Here $\xi$ is some random variable on some probability space $(\Omega,\mathcal{F},P)$, and $\mathcal{A}\subset\mathcal{F}$ is a sub $\sigma$-algebra. Apparently, two conditions are sufficient and necessary to each other, but one direction is trivial. My idea is based on following result:
$\xi$ is independent with $\mathcal{A}$ $\iff$ $E(g(\xi)|\mathcal{A})=E(g(\xi))$ for all bounded measurable $g$ on $\mathbb{R}$.

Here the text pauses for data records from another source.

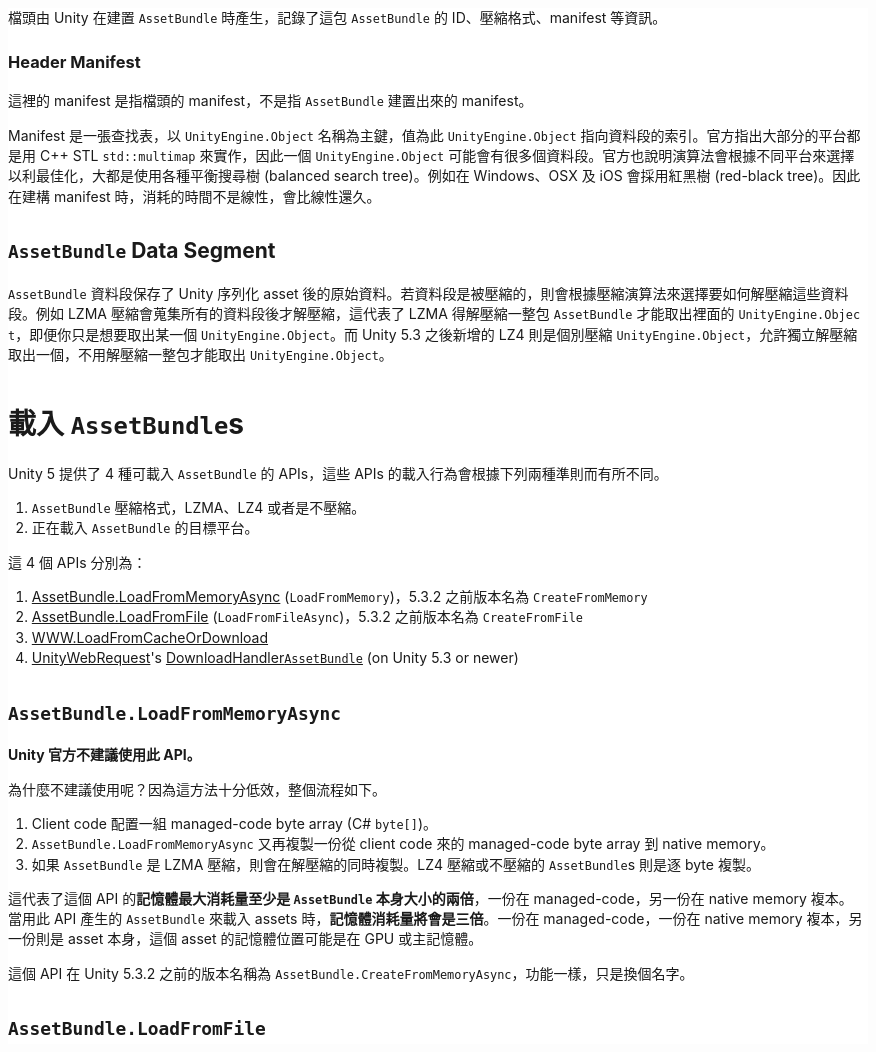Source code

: 檔頭由 Unity 在建置 `AssetBundle` 時產生，記錄了這包 `AssetBundle` 的 ID、壓縮格式、manifest 等資訊。

### Header Manifest

這裡的 manifest 是指檔頭的 manifest，不是指 `AssetBundle` 建置出來的 manifest。

Manifest 是一張查找表，以 `UnityEngine.Object` 名稱為主鍵，值為此 `UnityEngine.Object` 指向資料段的索引。官方指出大部分的平台都是用 C++ STL `std::multimap` 來實作，因此一個 `UnityEngine.Object` 可能會有很多個資料段。官方也說明演算法會根據不同平台來選擇以利最佳化，大都是使用各種平衡搜尋樹 (balanced search tree)。例如在 Windows、OSX 及 iOS 會採用紅黑樹 (red-black tree)。因此在建構 manifest 時，消耗的時間不是線性，會比線性還久。

## `AssetBundle` Data Segment

`AssetBundle` 資料段保存了 Unity 序列化 asset 後的原始資料。若資料段是被壓縮的，則會根據壓縮演算法來選擇要如何解壓縮這些資料段。例如 LZMA 壓縮會蒐集所有的資料段後才解壓縮，這代表了 LZMA 得解壓縮一整包 `AssetBundle` 才能取出裡面的 `UnityEngine.Object`，即便你只是想要取出某一個 `UnityEngine.Object`。而 Unity 5.3 之後新增的 LZ4 則是個別壓縮 `UnityEngine.Object`，允許獨立解壓縮取出一個，不用解壓縮一整包才能取出 `UnityEngine.Object`。

# 載入 `AssetBundle`s

Unity 5 提供了 4 種可載入 `AssetBundle` 的 APIs，這些 APIs 的載入行為會根據下列兩種準則而有所不同。

1. `AssetBundle` 壓縮格式，LZMA、LZ4 或者是不壓縮。
2. 正在載入 `AssetBundle` 的目標平台。

這 4 個 APIs 分別為：

1. [AssetBundle.LoadFromMemoryAsync](http://docs.unity3d.com/ScriptReference/`AssetBundle`.LoadFromMemoryAsync.html) (`LoadFromMemory`)，5.3.2 之前版本名為 `CreateFromMemory`
2. [AssetBundle.LoadFromFile](http://docs.unity3d.com/ScriptReference/`AssetBundle`.LoadFromFile.html) (`LoadFromFileAsync`)，5.3.2 之前版本名為 `CreateFromFile`
3. [WWW.LoadFromCacheOrDownload](http://docs.unity3d.com/ScriptReference/WWW.LoadFromCacheOrDownload.html)
4. [UnityWebRequest](http://docs.unity3d.com/ScriptReference/Networking.UnityWebRequest.html)'s [DownloadHandler`AssetBundle`](http://docs.unity3d.com/ScriptReference/Networking.DownloadHandler`AssetBundle`.html) (on Unity 5.3 or newer)

## `AssetBundle.LoadFromMemoryAsync`

**Unity 官方不建議使用此 API。**

為什麼不建議使用呢？因為這方法十分低效，整個流程如下。

1. Client code 配置一組 managed-code byte array (C# `byte[]`)。
2. `AssetBundle.LoadFromMemoryAsync` 又再複製一份從 client code 來的 managed-code byte array 到 native memory。
3. 如果 `AssetBundle` 是 LZMA 壓縮，則會在解壓縮的同時複製。LZ4 壓縮或不壓縮的 `AssetBundle`s 則是逐 byte 複製。

這代表了這個 API 的**記憶體最大消耗量至少是 `AssetBundle` 本身大小的兩倍**，一份在 managed-code，另一份在 native memory 複本。
當用此 API 產生的 `AssetBundle` 來載入 assets 時，**記憶體消耗量將會是三倍**。一份在 managed-code，一份在 native memory 複本，另一份則是 asset 本身，這個 asset 的記憶體位置可能是在 GPU 或主記憶體。

這個 API 在 Unity 5.3.2 之前的版本名稱為 `AssetBundle.CreateFromMemoryAsync`，功能一樣，只是換個名字。

## `AssetBundle.LoadFromFile`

Certainly, the condition "bounded measurable" can be loosened, but the hard part is how to get such a family from the approximation of $\{e^{it(\cdot)}\}$.
So far, I've come up with:
- Inverse Fourier transform together with some Fubini trick. However, Fourier inversion theorem requires $\xi$ to possess good properties, at least $\xi$ must have density function. That's not the case here.
- Fourier series. However, Fourier series only converges inside a compact interval. To be more precise, a Fourier series $s_n$ that consists of terms in $\{e^{ix(\cdot)}\}$ satisfies $s_n\to g$ pointwise or $L^2$ on supp($g$). We hope that $E(s_n(\xi)|\mathcal{A})=E(s_n(\xi))$ would give us $E(g(\xi)|\mathcal{A})=E(g(\xi))$, which involves taking limit under the integral. However, we only have $s_n\to g$ on supp($g$), not on $\mathbb{R}$.
Do you have other ideas to prove this one?